When I was in Japan doing business with Nomura Securities, a large conglomerate corporation, we were invited by senior executives to a late-night dinner at a sushi restaurant.  After a large meal and copious amounts of saki, I was shocked when Nomura's C.E.O.  picked up a Karaoke mike and serenaded us with a Japanese folk song.  Was this the same stodgy, formal, traditional gentleman we tried to negotiate a deal with in the afternoon?  As Dorothy said, we weren't in Kansas anymore and my imagined stereotype of the Japanese was broken forever.

International trade requires an understanding of cultural differences.  In my experience, the best way to learn about this is by listening to people of your culture who have lived somewhere else.  Take James McGregor, raised in Minnesota, transferred by the Wall Street Journal to Beijing, China in 1990 and lived there ever since.  Here is an excerpt from an interview in the Financial Post.


"In the west, we do business with the mentality of 'I trust you until I don't because I have a legal system where I can get you if you do something against what we agreed to.'  In China, you start off with complete distrust and then you build trust on top of that.  So, the person across the table is thinking the same way.  If you offer them a fair deal, they're going to think you're screwing them and that they have to dial back that deal.  You don't offer someone a fair deal.  You offer them an outrageous deal because then you can dial it back to be a fair deal.

State-owned enterprises are political entities.  Their leadership is appointed by the party organization;  the same people who appoint mayors and governors and party secretaries, etc.  These organizations also have monopolies or quasi-monopolies and control market situations.  When you're doing business with them, you've got to remember that that person across the table doesn't think like you do.  They have a political agenda and a political career;  they're not pure business.  Also, when they come overseas here, they're designated national champions to come out and grow global businesses for the party and for China."

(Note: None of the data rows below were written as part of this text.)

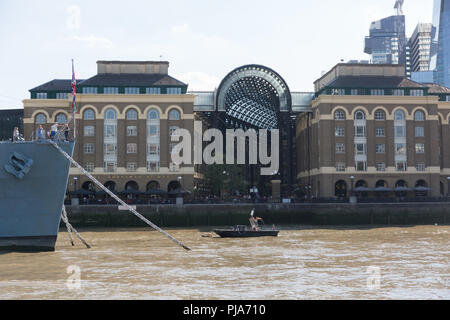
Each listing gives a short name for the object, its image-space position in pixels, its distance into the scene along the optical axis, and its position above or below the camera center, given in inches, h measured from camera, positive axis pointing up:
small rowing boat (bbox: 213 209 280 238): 1914.4 -142.2
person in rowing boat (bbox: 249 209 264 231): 1972.2 -119.2
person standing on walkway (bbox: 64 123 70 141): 1405.8 +154.9
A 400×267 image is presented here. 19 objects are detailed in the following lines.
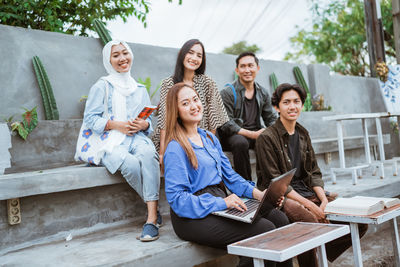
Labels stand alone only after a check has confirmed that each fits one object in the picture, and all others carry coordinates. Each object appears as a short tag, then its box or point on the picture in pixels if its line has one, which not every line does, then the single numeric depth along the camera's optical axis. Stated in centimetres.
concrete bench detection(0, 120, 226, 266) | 230
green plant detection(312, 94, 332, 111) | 645
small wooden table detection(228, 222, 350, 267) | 167
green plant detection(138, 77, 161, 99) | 438
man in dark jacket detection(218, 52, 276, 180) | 349
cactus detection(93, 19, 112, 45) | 421
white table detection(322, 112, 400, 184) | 440
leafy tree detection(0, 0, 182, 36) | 405
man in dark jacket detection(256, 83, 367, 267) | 277
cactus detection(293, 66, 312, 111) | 660
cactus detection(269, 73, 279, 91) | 612
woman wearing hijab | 276
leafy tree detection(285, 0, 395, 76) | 1045
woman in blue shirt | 216
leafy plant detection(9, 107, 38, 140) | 310
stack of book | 234
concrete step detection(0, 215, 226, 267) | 214
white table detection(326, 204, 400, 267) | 227
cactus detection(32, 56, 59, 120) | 364
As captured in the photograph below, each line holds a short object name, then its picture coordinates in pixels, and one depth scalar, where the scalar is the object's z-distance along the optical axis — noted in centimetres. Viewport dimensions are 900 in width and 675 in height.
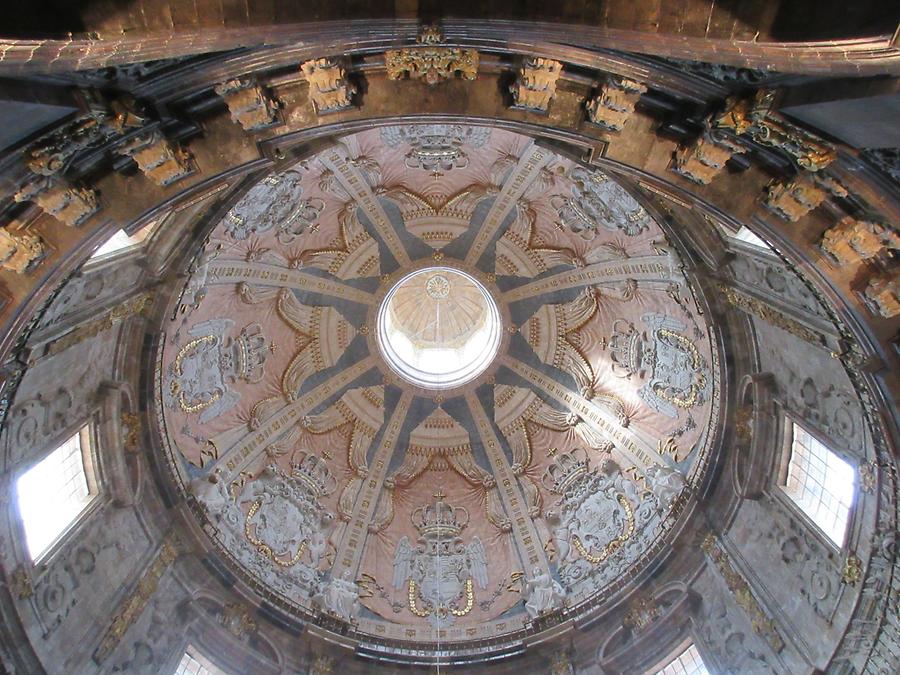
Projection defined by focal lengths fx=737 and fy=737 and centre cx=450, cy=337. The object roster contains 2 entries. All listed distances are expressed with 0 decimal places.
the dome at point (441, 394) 1930
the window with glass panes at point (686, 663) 1738
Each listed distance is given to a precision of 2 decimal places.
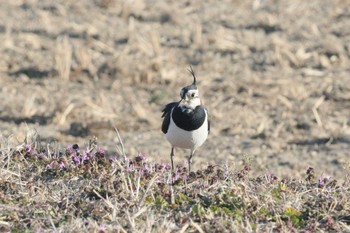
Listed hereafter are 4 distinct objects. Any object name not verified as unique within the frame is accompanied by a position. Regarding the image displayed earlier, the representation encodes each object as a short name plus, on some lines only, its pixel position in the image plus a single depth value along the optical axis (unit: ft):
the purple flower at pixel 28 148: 40.34
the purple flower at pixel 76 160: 38.84
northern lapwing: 45.19
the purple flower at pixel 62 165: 38.52
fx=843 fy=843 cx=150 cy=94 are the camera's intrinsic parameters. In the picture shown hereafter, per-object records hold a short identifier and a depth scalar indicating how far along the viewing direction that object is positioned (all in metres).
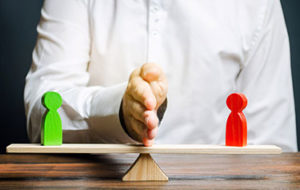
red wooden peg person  0.98
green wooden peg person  0.95
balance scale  0.94
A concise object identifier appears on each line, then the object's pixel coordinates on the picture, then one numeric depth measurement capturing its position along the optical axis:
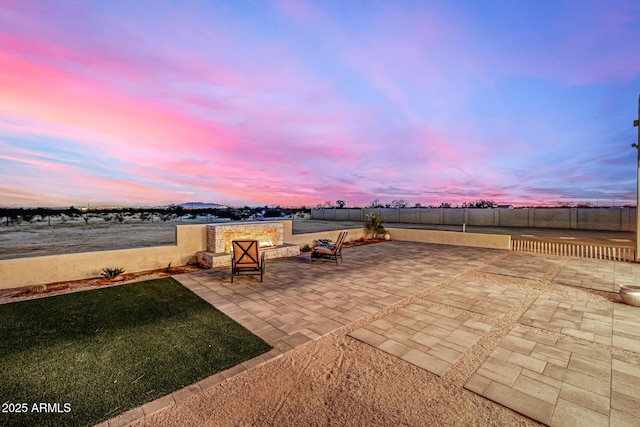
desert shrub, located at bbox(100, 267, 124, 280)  6.29
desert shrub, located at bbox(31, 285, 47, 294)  5.41
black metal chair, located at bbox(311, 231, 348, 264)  8.09
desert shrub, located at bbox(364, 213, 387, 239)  13.76
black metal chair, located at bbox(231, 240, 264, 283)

When asked should western governments therefore resist doing deals with Chinese state-owned companies, Mr. McGregor replied:

"There's two ways to look at this.  One is Chinese have a lot of money to invest overseas;  the U.S.  and Canada could use some capital right now, so that's a good thing.  But when Chinese companies can come and buy a car company or a bank or establish their law firm but foeign companies can't do that in China, there's a reciprocity argument. But then again, if you stick to the reciprocity argument, nothing will happen because the deals can't take place.

If a Chinese company comes here and buys a company, they're in your jurisdiction, your laws, our courts, so what's wrong with that?  As long as what they're doing is going to help the economy of Canada, why not?  China is state-owned companies and that's going to remain the core of China, and some of them are pretty good. "

When it comes to learning how to be successful in business, you can study a book and the net or you can listen to experience.  In my view, you can't beat the latter.  That's why so many young entrepreneurs watch Dragons' Den and Shark Tank on television or their computers.